Now let’s see if the “Wanjiru effect” mentioned above is supported by a more granular look at the data. Presented below is, once again, the same plot as previously only now the populations are divided into the pre-2008 group and the post-2008 group as Alex has done for the top 100 marathon times in each year. Here we are aggregating all years for each group but at the same time attaining a higher statistical power.
We have the following observations:
- An overwhelming majority of the “young and fast” times have occurred since 2008- this is what Alex calls the “Wanjiru effect”- perhaps due to younger runners moving into the marathon event earlier than was typical prior to 2008.
- The average age of the sub-3% back group from the 2009-2014 population is 26.6 years whereas the average age of the sub-3% back group from the 1967-2008 population is 28.2 years. This is a significant (1.6 year) difference and supports the assertion that elite marathoners are getting both faster and younger; this is perhaps the strongest support for Alex’s “early twenties” future sub-2 hour marathoner.

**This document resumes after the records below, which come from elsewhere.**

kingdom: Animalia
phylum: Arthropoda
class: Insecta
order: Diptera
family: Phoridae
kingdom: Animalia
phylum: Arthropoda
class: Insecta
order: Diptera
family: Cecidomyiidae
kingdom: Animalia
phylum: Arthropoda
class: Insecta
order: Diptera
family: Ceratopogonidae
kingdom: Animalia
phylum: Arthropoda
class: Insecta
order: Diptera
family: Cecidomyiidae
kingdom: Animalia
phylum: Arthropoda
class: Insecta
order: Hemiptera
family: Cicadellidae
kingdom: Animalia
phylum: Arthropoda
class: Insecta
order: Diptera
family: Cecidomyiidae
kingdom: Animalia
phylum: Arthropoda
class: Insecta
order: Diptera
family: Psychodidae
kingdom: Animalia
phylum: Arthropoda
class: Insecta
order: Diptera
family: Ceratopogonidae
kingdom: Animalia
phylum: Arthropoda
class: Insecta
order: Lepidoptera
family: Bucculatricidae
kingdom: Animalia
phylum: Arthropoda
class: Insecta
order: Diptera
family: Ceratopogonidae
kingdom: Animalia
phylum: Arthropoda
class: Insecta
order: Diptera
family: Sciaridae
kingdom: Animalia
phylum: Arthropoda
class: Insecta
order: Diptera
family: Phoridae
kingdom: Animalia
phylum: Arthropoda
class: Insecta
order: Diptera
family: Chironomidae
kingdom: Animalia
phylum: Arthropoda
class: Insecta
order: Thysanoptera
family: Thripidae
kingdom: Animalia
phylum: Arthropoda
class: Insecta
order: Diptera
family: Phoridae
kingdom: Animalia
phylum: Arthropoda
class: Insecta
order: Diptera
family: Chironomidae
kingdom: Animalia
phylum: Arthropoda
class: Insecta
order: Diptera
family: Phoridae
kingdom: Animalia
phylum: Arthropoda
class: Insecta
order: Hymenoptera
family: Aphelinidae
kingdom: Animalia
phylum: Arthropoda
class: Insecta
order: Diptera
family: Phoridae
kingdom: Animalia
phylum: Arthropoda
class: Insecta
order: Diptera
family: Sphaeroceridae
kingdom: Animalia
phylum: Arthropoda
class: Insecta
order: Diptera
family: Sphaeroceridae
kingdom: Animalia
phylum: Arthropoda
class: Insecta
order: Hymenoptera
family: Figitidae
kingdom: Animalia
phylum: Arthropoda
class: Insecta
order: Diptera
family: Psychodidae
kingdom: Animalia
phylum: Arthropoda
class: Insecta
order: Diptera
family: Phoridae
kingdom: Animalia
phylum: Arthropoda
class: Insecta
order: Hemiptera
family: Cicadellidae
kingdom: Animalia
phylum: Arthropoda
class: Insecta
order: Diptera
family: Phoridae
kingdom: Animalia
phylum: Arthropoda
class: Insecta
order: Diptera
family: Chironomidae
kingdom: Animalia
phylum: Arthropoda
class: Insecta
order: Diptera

Aggregated data for elite-level marathon times indicates that a late 20’s to early 30’s age is currently “optimal”, however, since 2008, elite-level (sub-3% back from the world record) performances are showing a significant shift to younger ages when compared to the pre-2008 elite-level population. This trend, if it should continue, will clearly yield an increasing population of “young” marathoners, some of whom, on the right day, could take down the world record…. or go sub-2 hours?